[BEGIN Text shown]

Page MenuHomePhabricator

Article Feedback 5 - Abuse filter issues for common vandalism
Closed, ResolvedPublic

Description

Please find out why the two vandalism filters now on en-wiki (460 and 461) do not seem to be auto-flagging obscenities like the f*** word. If there is something wrong with the filter code, please make the necessary fixes so that we can start trapping these foul words prior to deployment, using the Auto-flag feature for now.

460 Feedback: Common Vandalism
http://en.wikipedia.org/wiki/Special:AbuseFilter/460

461 Feedback: Vandalism in all caps
http://en.wikipedia.org/wiki/Special:AbuseFilter/461

WE just met with Erik and Howie about this today, and they view this as the highest priority item before we can deploy more widely. Since community editors are not viewing this as a high priority (yet), we agreed that we need to do that work ourselves for now, until they realize the importance of this feature.

Once you have figured out a solution, we recommend that you create a few more filters for trapping obscenities, such as the ones listed in this Google doc.
https://docs.google.com/a/wikimedia.org/spreadsheet/ccc?key=0AiGAdIp7VYlbdDdKUm9naXhxOXVweWZ5YkU3Wk5lSlE#gid=0

Here are a few candidates to consider, which are getting a lot of hits on en-wiki:
384 Addition of bad words
135 Repeating characters
12 Replacing a page with obscenities
189 BLP vandalism or libel

The goal of this assignment is to do what it takes to auto-flag (or disallow) as many known obscenities as possible from the feedback stream for the next deployment, scheduled for June 19.

Read more about our plan for this abuse filter feature on our feature requirements page:
http://www.mediawiki.org/wiki/Article_feedback/Version_5/Feature_Requirements#Abuse.2FSpam_Filters

Thank you!


Version: unspecified
Severity: major
See Also:
https://bugzilla.wikimedia.org/show_bug.cgi?id=37579

Details

Reference
bz37615

Event Timeline

bzimport raised the priority of this task from to Unbreak Now!.Nov 22 2014, 12:25 AM
bzimport set Reference to bz37615.

reha wrote:

"Common Vandalism" only checks for three repeats of the word, which is why it's getting so few hits (for both edits and AFT).

I've created the following *logging only* filters. If they look to be performing well, we can turn on actions for them:

http://en.wikipedia.org/wiki/Special:AbuseFilter/472 -- Addition of bad words
http://en.wikipedia.org/wiki/Special:AbuseFilter/473 -- Repeating characters
http://en.wikipedia.org/wiki/Special:AbuseFilter/474 -- Comment with only obscenities (version of "Replacing a page with obscenities")
http://en.wikipedia.org/wiki/Special:AbuseFilter/475 -- Vandalism or libel (version of "BLP vandalism or libel"; note that this may be unusable due to false positives, as we don't have any category information)

I just set filters 460, 461 and 472 to disallow, rather than auto-flag, because none of these obscenities seem appropriate to have in an article feedback comment. Now that we are at 10%, let's try to re-engage filter editors to help improve on this short list of abuse filters.

My apologies for causing a problem with the abuse filters, as reported on Village Pump [http://en.wikipedia.org/wiki/Wikipedia:Village_pump_(technical)#WP:Article_Feedback_Tool.2FVersion_5] and on my talk page [http://en.wikipedia.org/wiki/User_talk:Fabrice_Florin#Edit_filter_changes].

[END Text shown]
[BEGIN Dataset excerpts]

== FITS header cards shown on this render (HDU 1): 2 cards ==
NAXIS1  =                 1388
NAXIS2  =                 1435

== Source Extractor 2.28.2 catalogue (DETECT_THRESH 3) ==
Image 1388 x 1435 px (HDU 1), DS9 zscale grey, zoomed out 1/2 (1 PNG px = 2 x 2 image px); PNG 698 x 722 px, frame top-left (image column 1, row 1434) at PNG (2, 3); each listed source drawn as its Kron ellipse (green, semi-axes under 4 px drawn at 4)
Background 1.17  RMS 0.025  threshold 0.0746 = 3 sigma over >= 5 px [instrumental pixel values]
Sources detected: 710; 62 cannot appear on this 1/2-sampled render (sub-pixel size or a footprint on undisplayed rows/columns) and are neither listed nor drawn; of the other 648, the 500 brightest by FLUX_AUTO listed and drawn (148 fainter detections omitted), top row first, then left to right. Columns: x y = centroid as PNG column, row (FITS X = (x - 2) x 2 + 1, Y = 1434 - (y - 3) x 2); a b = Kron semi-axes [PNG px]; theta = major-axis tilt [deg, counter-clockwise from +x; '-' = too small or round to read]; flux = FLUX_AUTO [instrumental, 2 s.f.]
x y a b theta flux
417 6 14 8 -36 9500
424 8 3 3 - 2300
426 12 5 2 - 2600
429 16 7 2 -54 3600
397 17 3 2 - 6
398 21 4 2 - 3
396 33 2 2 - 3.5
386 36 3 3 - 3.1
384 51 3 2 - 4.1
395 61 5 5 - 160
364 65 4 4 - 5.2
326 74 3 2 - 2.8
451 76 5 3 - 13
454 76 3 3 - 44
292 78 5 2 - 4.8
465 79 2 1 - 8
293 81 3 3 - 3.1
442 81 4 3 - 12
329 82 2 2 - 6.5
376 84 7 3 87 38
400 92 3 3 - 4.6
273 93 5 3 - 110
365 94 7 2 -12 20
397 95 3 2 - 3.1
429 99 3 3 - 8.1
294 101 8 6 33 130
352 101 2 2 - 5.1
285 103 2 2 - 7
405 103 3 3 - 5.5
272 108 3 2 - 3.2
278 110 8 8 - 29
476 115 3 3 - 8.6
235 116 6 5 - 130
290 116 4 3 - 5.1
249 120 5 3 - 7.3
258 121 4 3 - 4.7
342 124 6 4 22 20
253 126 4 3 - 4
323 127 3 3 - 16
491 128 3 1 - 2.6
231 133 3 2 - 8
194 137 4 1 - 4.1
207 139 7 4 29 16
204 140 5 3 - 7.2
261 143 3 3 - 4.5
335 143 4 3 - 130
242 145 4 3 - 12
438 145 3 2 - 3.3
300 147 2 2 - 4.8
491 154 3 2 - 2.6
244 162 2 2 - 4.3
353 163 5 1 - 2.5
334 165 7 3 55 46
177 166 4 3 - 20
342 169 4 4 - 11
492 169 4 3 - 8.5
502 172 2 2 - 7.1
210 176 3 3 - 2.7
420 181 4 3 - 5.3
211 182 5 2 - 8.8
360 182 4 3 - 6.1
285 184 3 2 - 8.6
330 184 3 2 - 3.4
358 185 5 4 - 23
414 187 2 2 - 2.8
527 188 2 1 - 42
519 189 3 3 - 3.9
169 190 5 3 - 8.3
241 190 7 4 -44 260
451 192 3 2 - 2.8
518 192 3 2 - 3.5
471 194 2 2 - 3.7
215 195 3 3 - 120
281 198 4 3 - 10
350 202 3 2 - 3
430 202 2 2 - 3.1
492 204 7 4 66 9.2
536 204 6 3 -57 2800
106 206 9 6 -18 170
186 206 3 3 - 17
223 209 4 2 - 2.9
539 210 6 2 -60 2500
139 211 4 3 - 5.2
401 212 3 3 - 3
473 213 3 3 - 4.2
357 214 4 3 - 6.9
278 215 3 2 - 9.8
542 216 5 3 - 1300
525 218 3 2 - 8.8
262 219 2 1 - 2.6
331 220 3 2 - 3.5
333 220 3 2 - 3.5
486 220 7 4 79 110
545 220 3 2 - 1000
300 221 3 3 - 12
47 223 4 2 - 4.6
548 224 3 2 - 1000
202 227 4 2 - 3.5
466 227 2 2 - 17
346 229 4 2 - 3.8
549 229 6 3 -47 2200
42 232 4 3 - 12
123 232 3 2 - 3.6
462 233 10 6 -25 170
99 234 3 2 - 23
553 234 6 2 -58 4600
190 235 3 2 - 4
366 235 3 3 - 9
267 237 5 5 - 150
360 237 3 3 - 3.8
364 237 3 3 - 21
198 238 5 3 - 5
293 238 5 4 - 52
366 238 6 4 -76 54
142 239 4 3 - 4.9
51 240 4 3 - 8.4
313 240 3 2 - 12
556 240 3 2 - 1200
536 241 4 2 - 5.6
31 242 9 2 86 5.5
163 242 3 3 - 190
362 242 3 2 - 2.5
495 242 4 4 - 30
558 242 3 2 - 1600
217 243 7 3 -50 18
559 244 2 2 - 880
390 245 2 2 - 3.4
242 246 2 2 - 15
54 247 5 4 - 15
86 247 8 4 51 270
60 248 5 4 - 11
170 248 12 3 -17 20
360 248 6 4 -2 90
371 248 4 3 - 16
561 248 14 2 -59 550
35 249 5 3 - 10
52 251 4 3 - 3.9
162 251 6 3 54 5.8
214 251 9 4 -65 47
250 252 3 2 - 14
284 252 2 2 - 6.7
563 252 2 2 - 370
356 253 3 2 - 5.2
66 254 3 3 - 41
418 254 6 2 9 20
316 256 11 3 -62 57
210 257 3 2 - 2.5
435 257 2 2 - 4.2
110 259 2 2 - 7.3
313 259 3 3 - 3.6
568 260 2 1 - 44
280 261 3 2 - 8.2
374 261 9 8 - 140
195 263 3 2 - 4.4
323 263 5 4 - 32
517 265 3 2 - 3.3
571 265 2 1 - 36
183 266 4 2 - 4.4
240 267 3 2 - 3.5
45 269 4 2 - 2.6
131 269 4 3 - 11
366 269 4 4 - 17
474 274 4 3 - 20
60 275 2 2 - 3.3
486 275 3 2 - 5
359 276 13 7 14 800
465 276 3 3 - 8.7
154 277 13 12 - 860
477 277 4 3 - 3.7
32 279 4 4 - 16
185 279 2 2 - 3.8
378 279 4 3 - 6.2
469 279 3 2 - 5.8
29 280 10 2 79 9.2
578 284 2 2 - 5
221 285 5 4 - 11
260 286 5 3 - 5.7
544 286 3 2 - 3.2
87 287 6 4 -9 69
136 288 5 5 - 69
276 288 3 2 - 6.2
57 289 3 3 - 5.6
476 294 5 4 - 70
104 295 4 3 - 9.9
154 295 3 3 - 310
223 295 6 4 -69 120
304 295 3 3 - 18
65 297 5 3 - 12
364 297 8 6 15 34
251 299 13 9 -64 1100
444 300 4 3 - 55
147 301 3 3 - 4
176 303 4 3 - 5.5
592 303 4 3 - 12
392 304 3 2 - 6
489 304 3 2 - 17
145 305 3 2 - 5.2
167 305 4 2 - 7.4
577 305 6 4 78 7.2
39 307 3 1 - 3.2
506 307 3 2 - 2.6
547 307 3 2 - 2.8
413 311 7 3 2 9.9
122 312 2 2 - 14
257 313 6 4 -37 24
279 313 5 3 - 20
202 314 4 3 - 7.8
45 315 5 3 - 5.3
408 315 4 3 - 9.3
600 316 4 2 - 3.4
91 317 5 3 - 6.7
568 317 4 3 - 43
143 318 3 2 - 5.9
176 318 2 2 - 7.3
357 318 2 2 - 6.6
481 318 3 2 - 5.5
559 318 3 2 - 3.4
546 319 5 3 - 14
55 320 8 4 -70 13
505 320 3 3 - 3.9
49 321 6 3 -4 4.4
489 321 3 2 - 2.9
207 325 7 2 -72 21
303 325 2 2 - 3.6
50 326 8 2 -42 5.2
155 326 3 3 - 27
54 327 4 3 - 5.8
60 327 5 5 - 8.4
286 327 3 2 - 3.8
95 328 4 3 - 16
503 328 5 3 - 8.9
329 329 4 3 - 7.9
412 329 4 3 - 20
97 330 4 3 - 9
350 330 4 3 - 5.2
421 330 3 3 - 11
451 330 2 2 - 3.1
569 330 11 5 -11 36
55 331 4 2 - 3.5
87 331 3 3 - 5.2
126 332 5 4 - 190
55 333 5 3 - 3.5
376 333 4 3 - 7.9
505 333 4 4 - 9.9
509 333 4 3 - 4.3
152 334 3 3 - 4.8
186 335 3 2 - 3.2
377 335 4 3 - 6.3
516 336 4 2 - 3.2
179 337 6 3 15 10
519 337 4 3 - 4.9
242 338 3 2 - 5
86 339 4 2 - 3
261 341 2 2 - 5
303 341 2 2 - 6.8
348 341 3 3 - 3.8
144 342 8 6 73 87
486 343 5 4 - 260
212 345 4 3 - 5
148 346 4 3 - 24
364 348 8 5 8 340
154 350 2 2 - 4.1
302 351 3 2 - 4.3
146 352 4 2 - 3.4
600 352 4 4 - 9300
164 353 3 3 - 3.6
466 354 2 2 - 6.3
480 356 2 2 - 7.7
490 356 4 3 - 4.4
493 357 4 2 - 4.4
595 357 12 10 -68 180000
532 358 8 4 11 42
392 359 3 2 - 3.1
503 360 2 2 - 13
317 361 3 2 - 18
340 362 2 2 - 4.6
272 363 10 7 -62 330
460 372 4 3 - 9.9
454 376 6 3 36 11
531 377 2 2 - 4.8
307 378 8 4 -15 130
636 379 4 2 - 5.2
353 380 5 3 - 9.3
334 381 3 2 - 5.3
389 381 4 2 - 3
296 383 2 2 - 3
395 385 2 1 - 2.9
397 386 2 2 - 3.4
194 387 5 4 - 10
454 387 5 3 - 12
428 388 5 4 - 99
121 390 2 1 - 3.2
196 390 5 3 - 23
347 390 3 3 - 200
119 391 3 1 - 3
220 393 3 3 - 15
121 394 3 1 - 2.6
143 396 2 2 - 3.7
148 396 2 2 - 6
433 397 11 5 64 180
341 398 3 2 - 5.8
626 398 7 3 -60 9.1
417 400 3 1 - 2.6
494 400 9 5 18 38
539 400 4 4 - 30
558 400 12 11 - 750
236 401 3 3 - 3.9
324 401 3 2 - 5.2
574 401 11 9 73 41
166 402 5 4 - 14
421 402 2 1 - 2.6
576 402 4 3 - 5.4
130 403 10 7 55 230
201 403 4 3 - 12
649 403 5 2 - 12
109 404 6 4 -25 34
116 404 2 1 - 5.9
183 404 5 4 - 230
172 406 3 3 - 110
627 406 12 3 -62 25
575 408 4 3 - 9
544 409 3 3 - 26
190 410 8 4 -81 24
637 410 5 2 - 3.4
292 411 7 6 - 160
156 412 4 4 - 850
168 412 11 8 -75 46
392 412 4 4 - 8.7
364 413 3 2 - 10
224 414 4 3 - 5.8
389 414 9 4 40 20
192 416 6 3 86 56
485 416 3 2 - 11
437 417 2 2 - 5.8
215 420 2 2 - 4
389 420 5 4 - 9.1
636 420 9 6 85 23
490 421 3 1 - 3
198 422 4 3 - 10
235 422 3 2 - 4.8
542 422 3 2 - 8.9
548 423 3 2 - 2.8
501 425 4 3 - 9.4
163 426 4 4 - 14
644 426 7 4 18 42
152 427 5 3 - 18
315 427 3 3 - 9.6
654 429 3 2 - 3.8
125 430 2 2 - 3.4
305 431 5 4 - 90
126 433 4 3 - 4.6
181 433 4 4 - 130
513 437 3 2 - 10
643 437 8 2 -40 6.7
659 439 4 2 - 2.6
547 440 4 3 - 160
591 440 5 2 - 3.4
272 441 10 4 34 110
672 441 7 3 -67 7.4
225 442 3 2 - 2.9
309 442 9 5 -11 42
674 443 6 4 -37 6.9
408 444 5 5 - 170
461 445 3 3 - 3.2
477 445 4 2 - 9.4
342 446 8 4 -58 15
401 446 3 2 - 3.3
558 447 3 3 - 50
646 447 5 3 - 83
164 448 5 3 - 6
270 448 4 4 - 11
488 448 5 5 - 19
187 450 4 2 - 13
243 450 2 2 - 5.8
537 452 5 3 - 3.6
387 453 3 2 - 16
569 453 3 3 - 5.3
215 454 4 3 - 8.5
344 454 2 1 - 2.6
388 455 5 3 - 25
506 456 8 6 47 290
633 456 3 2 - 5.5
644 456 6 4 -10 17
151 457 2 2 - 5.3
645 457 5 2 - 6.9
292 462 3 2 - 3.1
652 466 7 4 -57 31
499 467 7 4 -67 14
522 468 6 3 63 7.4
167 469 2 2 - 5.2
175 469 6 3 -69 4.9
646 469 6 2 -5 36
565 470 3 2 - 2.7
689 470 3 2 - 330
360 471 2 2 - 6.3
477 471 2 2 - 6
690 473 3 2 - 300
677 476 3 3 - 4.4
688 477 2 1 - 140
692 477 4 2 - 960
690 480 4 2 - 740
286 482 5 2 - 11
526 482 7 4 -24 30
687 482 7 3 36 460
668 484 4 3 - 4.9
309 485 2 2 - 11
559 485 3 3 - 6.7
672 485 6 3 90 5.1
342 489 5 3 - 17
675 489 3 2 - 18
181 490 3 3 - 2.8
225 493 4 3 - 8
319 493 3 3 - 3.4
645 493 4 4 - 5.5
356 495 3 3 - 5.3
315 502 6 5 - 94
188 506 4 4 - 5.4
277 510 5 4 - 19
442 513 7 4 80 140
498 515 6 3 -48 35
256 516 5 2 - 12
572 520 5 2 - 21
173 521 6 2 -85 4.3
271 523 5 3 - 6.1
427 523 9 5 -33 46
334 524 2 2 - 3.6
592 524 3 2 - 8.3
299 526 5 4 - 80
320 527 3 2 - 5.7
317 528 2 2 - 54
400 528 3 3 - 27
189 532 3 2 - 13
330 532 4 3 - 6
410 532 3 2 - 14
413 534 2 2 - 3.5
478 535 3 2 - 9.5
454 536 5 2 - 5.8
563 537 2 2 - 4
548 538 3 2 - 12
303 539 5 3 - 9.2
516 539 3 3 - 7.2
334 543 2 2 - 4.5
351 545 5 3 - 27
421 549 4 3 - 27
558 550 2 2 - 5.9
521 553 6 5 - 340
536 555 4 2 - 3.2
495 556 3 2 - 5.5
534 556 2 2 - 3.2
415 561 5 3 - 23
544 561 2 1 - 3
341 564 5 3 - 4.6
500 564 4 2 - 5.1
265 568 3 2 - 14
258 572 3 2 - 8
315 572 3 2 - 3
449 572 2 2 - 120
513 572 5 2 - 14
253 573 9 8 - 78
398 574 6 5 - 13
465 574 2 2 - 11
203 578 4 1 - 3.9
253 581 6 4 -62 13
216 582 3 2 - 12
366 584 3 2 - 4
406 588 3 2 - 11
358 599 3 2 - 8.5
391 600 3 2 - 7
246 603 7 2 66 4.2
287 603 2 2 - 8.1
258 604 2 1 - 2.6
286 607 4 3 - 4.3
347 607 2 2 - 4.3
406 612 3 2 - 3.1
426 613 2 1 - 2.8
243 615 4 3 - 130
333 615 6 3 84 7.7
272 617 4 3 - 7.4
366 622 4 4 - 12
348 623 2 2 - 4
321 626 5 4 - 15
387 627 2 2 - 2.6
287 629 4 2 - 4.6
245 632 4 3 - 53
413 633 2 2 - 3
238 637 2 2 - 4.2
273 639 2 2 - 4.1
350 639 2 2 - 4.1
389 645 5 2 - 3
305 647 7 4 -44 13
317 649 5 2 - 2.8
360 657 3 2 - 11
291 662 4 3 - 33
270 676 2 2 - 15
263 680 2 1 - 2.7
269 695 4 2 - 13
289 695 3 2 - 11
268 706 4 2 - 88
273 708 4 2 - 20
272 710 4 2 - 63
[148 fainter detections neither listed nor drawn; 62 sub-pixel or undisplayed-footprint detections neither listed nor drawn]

[END Dataset excerpts]

## Exercise task 1:
According to the abuse filter task, why was the "Common Vandalism" filter getting so few hits?
## Exercise task 2:
Carry on the abuse filter task thread past its final sentence.

## Final result 1:
It only checks for three repeats of the word.

## Final result 2:
My intention had been to modify four abuse filters we use for the Article Feedback tool, by having them 'disallow' the use of obscenities, rather than just 'auto-flag' them as abuse. While I was at it, I attempted to remove any word that was not clearly an obscenity, which is what caused the error on [[Special:AbuseFilter/474|filter 474]]. Many thanks to [[User:Someguy1221|Someguy1221]] for reverting that change, I really appreciate it! (And thanks to [[User:This, that and the other|This, that]] for explaining this was due to a '/b' character in the script.

I just checked the other three filters (460, 461 and 472), and get a "No syntax errors detected" message, so they appear to be working as intended. Still, it would be wonderful if an experienced filter editor could take a look at these three filters, to see if we could improve them in any way (see our [https://bugzilla.wikimedia.org/show_bug.cgi?id=37615 Bugzilla ticket] for this issue).

Our community liaison, [[User:Okeyes (WMF)|Okeyes (WMF)]], will reach out to filter editors in coming days to invite them to help create more abuse filters for [[WP:AFT5|Article Feedback Version 5]] (AFT5). This new feature is now being deployed widely on the English Encyclopedia, to invite readers to contribute productively on Wikipedia, and we could really use some help to filter inappropriate words.

Again, I am very sorry for making this mistake, and deeply grateful to you all for reporting it and taking immediate action. Going forward, I will let experienced editors make changes to the edit filter scripts.

I am elevating this bug to the highest priority, because the abuse filter in its latest implementation is still not correctly filtering out swear words properly, and this is having a negative impact on the editor workload.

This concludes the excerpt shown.